Say you have some footage of Picker A finding a Great Old Thing. Two days later, you got some footage of Picker B making a weird face as he stepped in a cow patty. The following day, they discussed how they picked up a set of lead weights 5 years ago and how heavy they were. The final scene could very well be Picker A finding a Great Old Thing and Picker B making a weird face 'cause he thinks the Great Old Thing is too heavy to load on the truck! That never happened - each element happened, but they didn’t actually relate to each other at all in real life.
I’ve wondered about this with Scrapheap Challenge (AKA Junkyard Wars in the US). The machines they build sometimes fail spectacularly during the playoff, but the teams never completely fail to finish their design. Sure, they have ‘tinker time’ occasionally, but it just seems unlikely to me that the whole thing is happening within the fairly rigid purported timescale.
Unless there are a load (like 50%) of failed episodes that they abandoned because one or other team fell hopelessly behind on their build.
I had a close relative get to the finals of Britain’s Got Talent. They basically made up a backstory for him – I don’t want to be too specific because I don’t want it to be obvious who he is but he was basically made out to be shy and that he’d never shown his talent to anyone before, which obviously wasn’t true.
For other acts the lies were worse: a dance group was depicted as being a bunch of young friends who’d get together and dance on the street. In reality it was a professional dance group that had already done a number of music videos.
And one of the winners was supposed to have a spinal condition, and took up breakdancing to remedy it :rolleyes:
Oh, and the other thing, which should be obvious: the televised stage was not the first stage.
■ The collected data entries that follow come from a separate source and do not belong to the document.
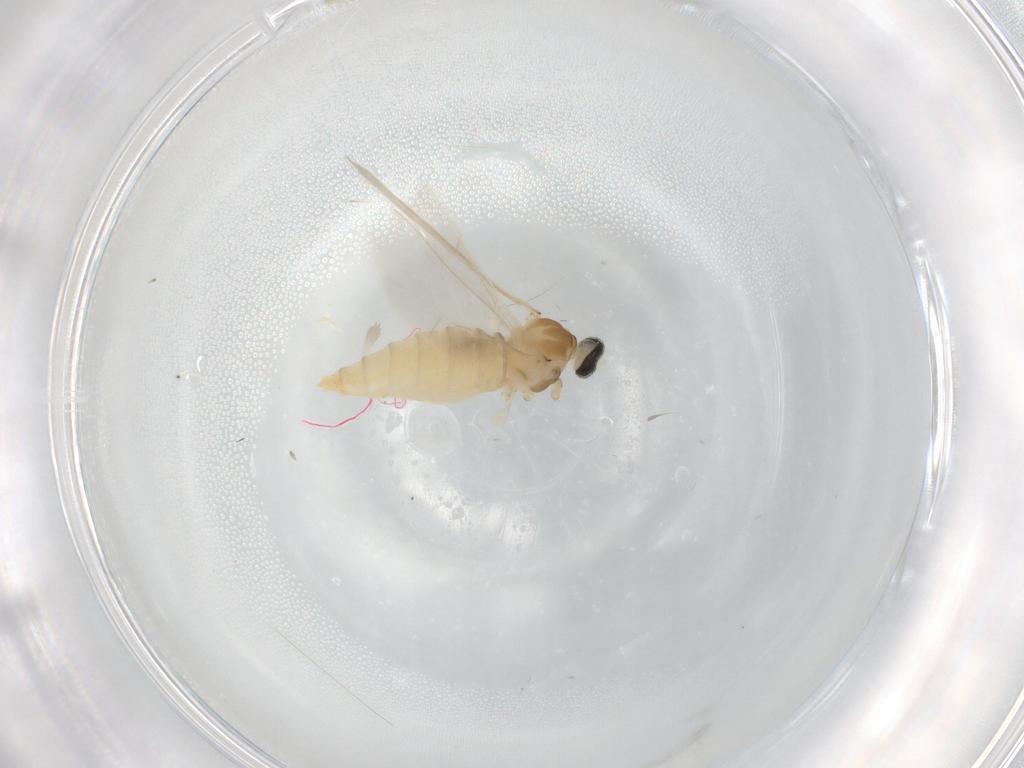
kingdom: Animalia
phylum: Arthropoda
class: Insecta
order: Diptera
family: Cecidomyiidae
There’s an audition before, where they green-light the very best and very worst.
So all the self-deluded, possibly mentally ill guys you see in the early rounds have already got through one round.
A friend of mine was tangentially involved in some kind of “My Kid’s Outrageous Birthday Party” type show on TLC. She said the whole thing was pretty much staged. The show paid for the whole she-bang but they made it sound like the parents did and even filmed bits where they “fought” about how much everything was going to cost.
I learned about that one a few years ago and it was confirmed when they [American Idol] were in Milwaukee and the local news was all over it. Now that I know it, I’ll notice that on shows like American Idol and So You Think You Can Dance during the initial audition round the host (Ryan Seacrest or Cat Deeley) will occasionally slip and call it Round 2 which is what it really is.
I always imagined that the Storage Wars-style shows were slightly staged…in that, I believe that all the contents of the lockers we see were legitimately purchased by whoever we see buying them, but it might not be the specific locker we see them buy, on that day, the same day the other guy also purchased a locker.
So they maybe have a couple weeks of them buying stuff, getting a couple good ones, some duds, and then move the stuff they want to have in the show into one storage facility and have them “re-do” their bidding and inspection of the lockers, so it appears that Dave got the unit with the rare coins at the same time Brandy got the unit with fake purses, which is the same time Barry got the unit with whatever weird thing Barry likes to get.